Sambuc jura toujours sur la tête de son père qu'il avait bien mis les deux bons cailloux aux pattes. Pourtant, le corps remonta, les Prussiens le découvrirent trois jours plus tard, à Pont-Maugis, dans de grandes herbes; et leur fureur fut extrême, lorsqu'ils eurent tiré du sac ce mort, saigné au cou comme un pourceau. Il y eut des menaces terribles, des vexations, des perquisitions. Sans doute, quelques habitants durent trop causer, car on vint un soir arrêter le maire de Remilly et le père Fouchard, coupables d'entretenir de bons rapports avec les francs-tireurs, qu'on accusait d'avoir fait le coup. Et le père Fouchard, dans cette circonstance extrême, fut vraiment très beau, avec son impassibilité de vieux paysan qui connaissait la force invincible du calme et du silence. Il marcha, sans s'effarer, sans même demander d'explications. On allait bien voir. Dans le pays, on disait tout bas qu'il avait déjà tiré des Prussiens une grosse fortune, des sacs d'écus enfouis quelque part, un à un, à mesure qu'il les gagnait.

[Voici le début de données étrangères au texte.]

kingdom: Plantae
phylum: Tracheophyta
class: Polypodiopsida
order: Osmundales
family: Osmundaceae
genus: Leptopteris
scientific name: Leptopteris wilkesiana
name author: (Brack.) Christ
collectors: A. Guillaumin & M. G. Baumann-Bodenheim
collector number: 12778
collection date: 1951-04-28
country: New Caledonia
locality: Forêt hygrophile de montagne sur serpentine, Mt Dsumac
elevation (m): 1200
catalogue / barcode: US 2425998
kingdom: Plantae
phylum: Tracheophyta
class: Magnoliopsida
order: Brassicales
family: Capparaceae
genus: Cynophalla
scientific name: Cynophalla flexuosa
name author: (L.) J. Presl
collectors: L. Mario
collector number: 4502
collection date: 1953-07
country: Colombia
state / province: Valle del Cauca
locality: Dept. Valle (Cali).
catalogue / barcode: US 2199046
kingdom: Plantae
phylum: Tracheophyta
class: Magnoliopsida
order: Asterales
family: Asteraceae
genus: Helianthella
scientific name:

Henriette, quand elle connut toutes ces histoires, fut terriblement inquiète. De nouveau, redoutant de compromettre ses hôtes, Jean voulait partir, bien que le docteur le trouvât trop faible encore; et elle tenait à ce qu'il attendît une quinzaine de jours, envahie elle-même d'un redoublement de tristesse, devant la nécessité prochaine de la séparation. Lors de l'arrestation du père Fouchard, Jean avait pu s'échapper, en se cachant au fond de la grange; mais ne restait-il pas en danger d'être pris et emmené d'une heure à l'autre, dans le cas possible de nouvelles recherches? D'ailleurs, elle tremblait aussi sur le sort de l'oncle. Elle résolut donc d'aller un matin, à Sedan, voir les Delaherche, qui logeaient chez eux, affirmait-on, un officier Prussien très puissant.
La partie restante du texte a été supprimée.